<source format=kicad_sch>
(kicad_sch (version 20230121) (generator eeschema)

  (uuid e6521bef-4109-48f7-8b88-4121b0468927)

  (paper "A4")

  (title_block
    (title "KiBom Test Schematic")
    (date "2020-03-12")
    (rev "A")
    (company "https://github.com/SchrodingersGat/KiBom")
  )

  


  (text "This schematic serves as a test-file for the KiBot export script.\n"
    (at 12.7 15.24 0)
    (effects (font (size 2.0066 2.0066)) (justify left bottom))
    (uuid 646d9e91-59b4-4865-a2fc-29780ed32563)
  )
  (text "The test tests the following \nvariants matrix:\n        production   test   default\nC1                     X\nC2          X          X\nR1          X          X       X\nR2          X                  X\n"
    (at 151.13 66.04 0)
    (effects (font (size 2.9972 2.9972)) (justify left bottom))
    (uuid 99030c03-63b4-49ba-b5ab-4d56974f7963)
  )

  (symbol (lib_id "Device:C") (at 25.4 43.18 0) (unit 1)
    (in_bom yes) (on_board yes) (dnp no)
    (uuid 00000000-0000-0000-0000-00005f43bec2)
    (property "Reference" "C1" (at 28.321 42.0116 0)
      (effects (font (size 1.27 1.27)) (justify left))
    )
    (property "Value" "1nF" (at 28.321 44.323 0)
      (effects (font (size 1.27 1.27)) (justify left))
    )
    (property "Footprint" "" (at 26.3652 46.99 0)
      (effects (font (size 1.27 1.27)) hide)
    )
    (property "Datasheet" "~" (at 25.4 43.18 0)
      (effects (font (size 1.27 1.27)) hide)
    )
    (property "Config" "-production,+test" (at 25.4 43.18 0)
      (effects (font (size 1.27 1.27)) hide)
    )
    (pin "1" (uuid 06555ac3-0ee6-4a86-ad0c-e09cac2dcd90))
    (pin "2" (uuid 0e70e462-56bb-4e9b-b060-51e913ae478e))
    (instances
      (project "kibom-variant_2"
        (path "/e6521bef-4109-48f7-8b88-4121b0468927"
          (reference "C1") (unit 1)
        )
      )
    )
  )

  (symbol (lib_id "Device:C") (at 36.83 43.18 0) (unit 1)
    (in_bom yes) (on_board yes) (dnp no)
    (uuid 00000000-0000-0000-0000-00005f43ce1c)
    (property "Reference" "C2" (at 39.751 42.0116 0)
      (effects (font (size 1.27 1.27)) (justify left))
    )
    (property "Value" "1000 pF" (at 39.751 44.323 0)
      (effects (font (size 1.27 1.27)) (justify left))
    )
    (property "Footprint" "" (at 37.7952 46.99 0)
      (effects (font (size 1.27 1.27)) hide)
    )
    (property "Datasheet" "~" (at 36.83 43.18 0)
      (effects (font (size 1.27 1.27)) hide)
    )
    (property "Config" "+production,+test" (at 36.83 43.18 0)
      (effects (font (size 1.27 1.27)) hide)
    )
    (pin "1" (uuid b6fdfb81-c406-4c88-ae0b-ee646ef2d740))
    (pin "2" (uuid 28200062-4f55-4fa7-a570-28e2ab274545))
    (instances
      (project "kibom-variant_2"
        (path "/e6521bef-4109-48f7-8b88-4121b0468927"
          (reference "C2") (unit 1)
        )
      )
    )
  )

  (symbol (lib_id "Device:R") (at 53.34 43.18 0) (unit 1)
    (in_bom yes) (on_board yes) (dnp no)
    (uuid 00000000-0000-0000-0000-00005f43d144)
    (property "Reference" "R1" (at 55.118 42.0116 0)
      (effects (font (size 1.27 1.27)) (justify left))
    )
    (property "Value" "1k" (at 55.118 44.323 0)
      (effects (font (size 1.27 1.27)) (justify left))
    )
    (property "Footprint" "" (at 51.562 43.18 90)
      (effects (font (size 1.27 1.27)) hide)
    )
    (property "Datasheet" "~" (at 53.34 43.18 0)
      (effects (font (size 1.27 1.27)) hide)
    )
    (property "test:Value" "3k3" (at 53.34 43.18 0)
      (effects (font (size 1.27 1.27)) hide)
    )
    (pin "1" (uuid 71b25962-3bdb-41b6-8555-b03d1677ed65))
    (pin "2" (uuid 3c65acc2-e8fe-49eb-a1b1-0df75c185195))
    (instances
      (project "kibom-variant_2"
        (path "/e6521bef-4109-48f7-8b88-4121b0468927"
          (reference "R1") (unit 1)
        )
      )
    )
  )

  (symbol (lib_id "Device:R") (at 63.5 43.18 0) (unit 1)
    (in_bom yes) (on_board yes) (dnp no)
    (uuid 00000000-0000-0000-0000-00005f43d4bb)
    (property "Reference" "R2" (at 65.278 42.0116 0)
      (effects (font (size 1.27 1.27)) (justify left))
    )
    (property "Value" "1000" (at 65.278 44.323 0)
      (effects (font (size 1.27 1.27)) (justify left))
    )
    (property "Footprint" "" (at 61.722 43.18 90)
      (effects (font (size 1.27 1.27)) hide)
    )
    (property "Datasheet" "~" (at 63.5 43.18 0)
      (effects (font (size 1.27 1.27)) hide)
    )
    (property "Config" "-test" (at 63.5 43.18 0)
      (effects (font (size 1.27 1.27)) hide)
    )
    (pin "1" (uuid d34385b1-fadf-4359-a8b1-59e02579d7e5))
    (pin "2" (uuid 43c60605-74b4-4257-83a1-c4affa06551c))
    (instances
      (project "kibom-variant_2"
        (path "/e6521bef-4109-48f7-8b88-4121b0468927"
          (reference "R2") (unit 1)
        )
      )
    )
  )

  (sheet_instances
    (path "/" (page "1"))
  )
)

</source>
+++++
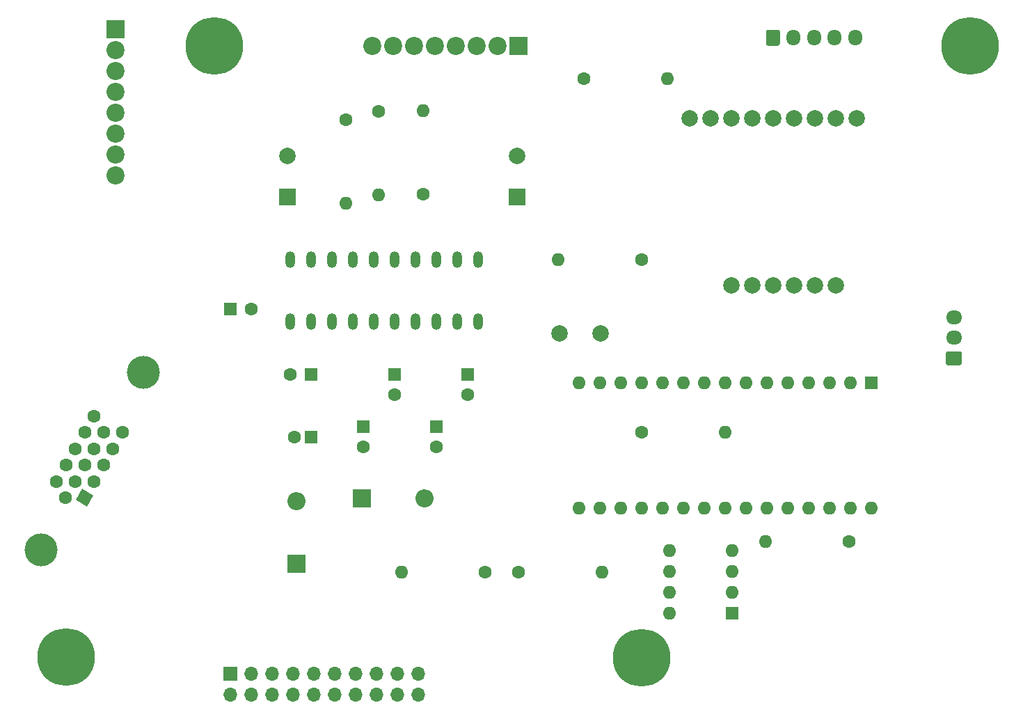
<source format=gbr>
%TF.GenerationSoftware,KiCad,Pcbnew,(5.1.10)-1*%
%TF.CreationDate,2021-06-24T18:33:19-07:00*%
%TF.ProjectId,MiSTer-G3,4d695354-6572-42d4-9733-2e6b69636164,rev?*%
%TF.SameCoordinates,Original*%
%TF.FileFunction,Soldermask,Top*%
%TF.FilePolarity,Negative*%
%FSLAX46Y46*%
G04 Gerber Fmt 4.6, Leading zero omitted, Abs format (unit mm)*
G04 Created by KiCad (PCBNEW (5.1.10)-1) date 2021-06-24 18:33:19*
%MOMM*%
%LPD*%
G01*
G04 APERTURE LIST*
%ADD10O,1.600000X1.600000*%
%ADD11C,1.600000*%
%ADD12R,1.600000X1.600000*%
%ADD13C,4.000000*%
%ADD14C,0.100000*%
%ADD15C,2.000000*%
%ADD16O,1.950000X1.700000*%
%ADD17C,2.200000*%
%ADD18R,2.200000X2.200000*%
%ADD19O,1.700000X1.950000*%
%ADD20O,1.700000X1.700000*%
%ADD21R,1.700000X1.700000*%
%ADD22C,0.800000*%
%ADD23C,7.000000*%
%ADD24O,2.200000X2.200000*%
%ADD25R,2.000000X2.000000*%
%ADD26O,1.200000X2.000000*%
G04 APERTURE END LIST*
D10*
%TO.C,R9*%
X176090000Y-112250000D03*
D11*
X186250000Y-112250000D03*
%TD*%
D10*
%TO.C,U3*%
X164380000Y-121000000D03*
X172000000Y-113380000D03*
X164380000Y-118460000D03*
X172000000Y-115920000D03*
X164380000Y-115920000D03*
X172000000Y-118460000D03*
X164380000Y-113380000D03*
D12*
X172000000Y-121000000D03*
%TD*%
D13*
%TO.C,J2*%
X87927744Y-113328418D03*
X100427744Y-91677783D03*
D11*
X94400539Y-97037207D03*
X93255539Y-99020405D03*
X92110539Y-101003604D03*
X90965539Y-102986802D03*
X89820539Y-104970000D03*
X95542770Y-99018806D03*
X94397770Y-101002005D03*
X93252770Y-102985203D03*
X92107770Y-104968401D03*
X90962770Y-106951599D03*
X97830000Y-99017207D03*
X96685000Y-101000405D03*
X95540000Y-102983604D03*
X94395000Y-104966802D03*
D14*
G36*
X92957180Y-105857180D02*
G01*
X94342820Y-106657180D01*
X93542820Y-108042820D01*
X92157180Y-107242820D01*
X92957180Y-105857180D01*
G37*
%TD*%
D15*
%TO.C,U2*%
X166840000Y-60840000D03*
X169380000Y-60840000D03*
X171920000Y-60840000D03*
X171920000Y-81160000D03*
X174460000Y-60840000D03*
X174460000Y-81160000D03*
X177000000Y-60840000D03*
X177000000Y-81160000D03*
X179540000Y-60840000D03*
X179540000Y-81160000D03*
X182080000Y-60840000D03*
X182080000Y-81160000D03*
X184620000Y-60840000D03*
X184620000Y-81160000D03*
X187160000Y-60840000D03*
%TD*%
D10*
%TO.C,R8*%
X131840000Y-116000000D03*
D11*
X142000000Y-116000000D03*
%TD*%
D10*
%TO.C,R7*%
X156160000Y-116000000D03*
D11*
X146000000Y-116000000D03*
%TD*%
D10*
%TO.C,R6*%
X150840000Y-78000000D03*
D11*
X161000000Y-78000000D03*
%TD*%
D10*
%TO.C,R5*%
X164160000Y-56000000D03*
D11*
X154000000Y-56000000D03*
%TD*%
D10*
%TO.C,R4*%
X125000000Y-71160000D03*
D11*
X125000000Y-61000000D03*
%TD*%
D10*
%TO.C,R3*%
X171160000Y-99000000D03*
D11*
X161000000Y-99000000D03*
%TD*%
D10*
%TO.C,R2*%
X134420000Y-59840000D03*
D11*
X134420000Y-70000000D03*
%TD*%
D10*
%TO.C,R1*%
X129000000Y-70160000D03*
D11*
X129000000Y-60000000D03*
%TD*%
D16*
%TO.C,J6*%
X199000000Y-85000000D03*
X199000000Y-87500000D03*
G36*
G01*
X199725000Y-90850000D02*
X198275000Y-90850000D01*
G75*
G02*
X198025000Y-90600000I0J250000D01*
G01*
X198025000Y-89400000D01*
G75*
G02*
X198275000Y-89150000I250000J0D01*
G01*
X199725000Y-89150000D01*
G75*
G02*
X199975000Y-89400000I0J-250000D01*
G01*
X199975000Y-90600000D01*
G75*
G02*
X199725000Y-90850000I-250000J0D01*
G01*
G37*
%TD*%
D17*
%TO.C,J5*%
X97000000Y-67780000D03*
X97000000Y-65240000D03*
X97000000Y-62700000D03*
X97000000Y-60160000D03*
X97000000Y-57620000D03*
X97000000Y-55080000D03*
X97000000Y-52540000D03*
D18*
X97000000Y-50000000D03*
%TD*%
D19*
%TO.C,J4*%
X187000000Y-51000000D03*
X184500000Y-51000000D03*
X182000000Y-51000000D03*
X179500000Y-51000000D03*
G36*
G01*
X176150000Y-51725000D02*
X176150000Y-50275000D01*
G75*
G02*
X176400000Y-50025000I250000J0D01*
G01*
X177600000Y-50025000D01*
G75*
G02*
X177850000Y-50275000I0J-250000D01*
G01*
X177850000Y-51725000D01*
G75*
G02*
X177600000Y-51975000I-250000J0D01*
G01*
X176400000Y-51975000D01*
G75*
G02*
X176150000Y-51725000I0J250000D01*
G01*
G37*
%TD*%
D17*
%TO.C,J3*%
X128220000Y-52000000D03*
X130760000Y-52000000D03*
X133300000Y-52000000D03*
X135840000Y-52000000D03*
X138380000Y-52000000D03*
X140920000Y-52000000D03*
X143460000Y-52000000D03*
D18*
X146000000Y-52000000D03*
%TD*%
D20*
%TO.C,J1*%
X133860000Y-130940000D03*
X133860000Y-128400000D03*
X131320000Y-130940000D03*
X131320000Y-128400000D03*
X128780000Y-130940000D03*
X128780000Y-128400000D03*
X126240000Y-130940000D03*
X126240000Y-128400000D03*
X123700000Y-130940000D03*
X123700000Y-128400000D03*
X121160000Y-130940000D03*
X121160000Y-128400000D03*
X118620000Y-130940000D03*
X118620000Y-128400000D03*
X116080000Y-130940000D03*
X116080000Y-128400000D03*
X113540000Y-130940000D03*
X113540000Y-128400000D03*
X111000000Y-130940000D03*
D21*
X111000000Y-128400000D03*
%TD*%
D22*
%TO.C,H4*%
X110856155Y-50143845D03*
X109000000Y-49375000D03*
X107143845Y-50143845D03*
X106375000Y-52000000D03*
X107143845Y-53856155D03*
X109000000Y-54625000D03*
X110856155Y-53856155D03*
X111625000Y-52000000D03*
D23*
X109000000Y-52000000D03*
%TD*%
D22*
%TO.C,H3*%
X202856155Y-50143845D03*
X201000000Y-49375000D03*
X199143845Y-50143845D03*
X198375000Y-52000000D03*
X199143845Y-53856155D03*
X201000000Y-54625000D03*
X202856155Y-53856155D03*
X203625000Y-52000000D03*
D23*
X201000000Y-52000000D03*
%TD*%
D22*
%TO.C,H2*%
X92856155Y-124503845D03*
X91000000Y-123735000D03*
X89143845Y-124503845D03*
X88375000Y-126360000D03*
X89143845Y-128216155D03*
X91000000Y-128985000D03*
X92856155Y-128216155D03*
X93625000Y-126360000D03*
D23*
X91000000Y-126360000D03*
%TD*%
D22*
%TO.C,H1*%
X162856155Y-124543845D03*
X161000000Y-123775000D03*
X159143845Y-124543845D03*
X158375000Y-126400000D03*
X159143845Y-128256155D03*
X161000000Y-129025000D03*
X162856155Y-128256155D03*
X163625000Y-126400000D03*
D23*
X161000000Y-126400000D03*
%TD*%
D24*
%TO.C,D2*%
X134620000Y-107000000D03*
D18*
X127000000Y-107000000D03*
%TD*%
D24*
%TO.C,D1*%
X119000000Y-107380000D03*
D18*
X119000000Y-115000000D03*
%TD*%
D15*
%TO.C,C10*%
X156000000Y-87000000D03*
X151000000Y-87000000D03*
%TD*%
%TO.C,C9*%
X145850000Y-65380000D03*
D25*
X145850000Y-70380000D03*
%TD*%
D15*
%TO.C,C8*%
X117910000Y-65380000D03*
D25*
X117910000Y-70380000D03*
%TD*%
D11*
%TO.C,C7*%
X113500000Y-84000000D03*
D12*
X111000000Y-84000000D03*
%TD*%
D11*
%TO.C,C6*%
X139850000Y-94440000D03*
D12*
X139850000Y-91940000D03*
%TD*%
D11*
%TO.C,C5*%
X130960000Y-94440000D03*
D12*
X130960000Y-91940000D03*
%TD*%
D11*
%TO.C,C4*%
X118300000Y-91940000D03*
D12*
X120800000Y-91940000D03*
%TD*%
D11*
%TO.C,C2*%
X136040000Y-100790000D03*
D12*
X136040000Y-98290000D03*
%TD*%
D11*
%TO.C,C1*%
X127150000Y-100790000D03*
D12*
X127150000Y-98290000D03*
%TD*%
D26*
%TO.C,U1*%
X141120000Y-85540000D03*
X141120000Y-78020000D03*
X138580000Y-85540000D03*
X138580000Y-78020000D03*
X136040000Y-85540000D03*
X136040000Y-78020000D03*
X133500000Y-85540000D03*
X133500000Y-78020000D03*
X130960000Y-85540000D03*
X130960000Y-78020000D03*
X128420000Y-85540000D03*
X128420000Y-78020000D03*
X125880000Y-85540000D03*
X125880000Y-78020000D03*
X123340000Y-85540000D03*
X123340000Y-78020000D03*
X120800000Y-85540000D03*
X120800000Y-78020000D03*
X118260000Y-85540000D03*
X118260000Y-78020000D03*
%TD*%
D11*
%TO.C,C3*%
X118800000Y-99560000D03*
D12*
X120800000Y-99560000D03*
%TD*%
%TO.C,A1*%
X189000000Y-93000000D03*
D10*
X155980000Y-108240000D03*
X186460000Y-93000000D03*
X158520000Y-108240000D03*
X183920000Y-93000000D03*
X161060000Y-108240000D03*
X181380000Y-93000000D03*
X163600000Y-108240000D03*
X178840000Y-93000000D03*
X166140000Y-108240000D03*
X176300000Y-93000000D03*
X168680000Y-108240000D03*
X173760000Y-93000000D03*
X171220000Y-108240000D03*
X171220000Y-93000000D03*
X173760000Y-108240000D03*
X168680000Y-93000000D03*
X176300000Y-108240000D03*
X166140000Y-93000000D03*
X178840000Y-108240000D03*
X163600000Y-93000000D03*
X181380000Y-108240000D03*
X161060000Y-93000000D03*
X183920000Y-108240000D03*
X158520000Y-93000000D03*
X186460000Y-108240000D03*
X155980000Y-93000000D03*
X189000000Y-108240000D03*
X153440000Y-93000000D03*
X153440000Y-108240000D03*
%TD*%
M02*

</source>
+++++
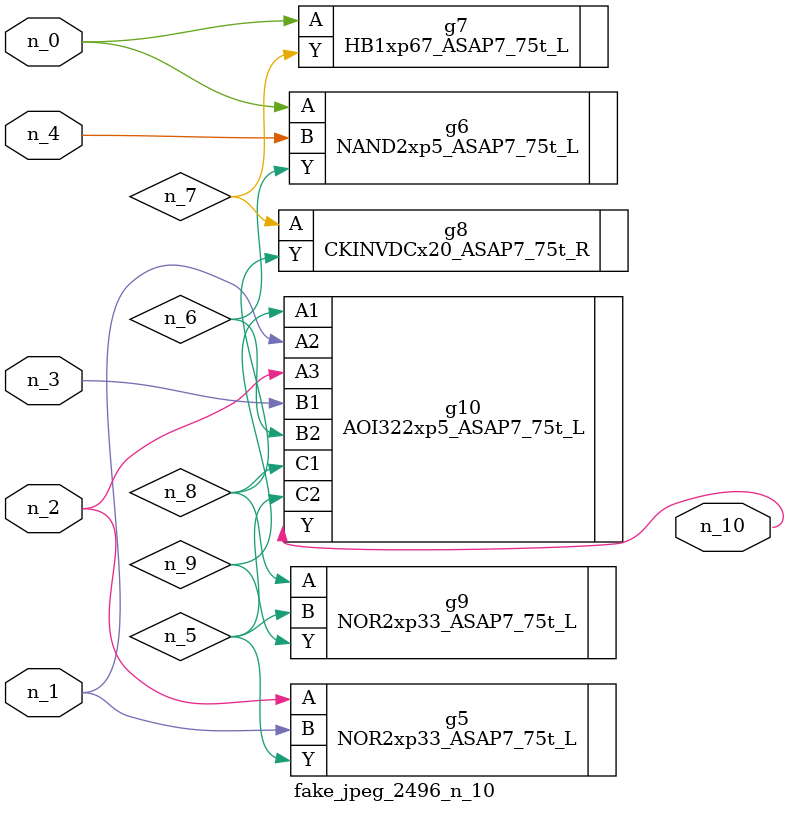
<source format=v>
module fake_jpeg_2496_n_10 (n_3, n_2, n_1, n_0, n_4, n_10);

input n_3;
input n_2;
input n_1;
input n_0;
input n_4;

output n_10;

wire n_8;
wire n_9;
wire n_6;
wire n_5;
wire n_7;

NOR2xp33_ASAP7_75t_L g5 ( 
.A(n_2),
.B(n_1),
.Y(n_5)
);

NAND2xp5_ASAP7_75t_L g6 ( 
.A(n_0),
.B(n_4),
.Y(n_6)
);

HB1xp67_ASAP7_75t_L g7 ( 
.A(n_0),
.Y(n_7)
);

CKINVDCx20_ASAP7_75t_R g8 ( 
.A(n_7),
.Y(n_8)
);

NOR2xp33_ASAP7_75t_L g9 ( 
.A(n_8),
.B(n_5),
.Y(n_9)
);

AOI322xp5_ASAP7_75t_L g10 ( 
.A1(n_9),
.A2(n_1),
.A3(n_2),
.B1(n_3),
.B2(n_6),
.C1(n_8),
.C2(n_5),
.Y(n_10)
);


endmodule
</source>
+++++
WORK INSTRUCTION =
Would you please copy exactly the part of the entries above that begins at the line containing "<source format=kicad_sch>" and ends at the line containing "(at 12.7 15.24 0)", both lines included?

WRITTEN ANSWER =
<source format=kicad_sch>
(kicad_sch (version 20230121) (generator eeschema)

  (uuid e6521bef-4109-48f7-8b88-4121b0468927)

  (paper "A4")

  (title_block
    (title "KiBom Test Schematic")
    (date "2020-03-12")
    (rev "A")
    (company "https://github.com/SchrodingersGat/KiBom")
  )

  


  (text "This schematic serves as a test-file for the KiBot export script.\n"
    (at 12.7 15.24 0)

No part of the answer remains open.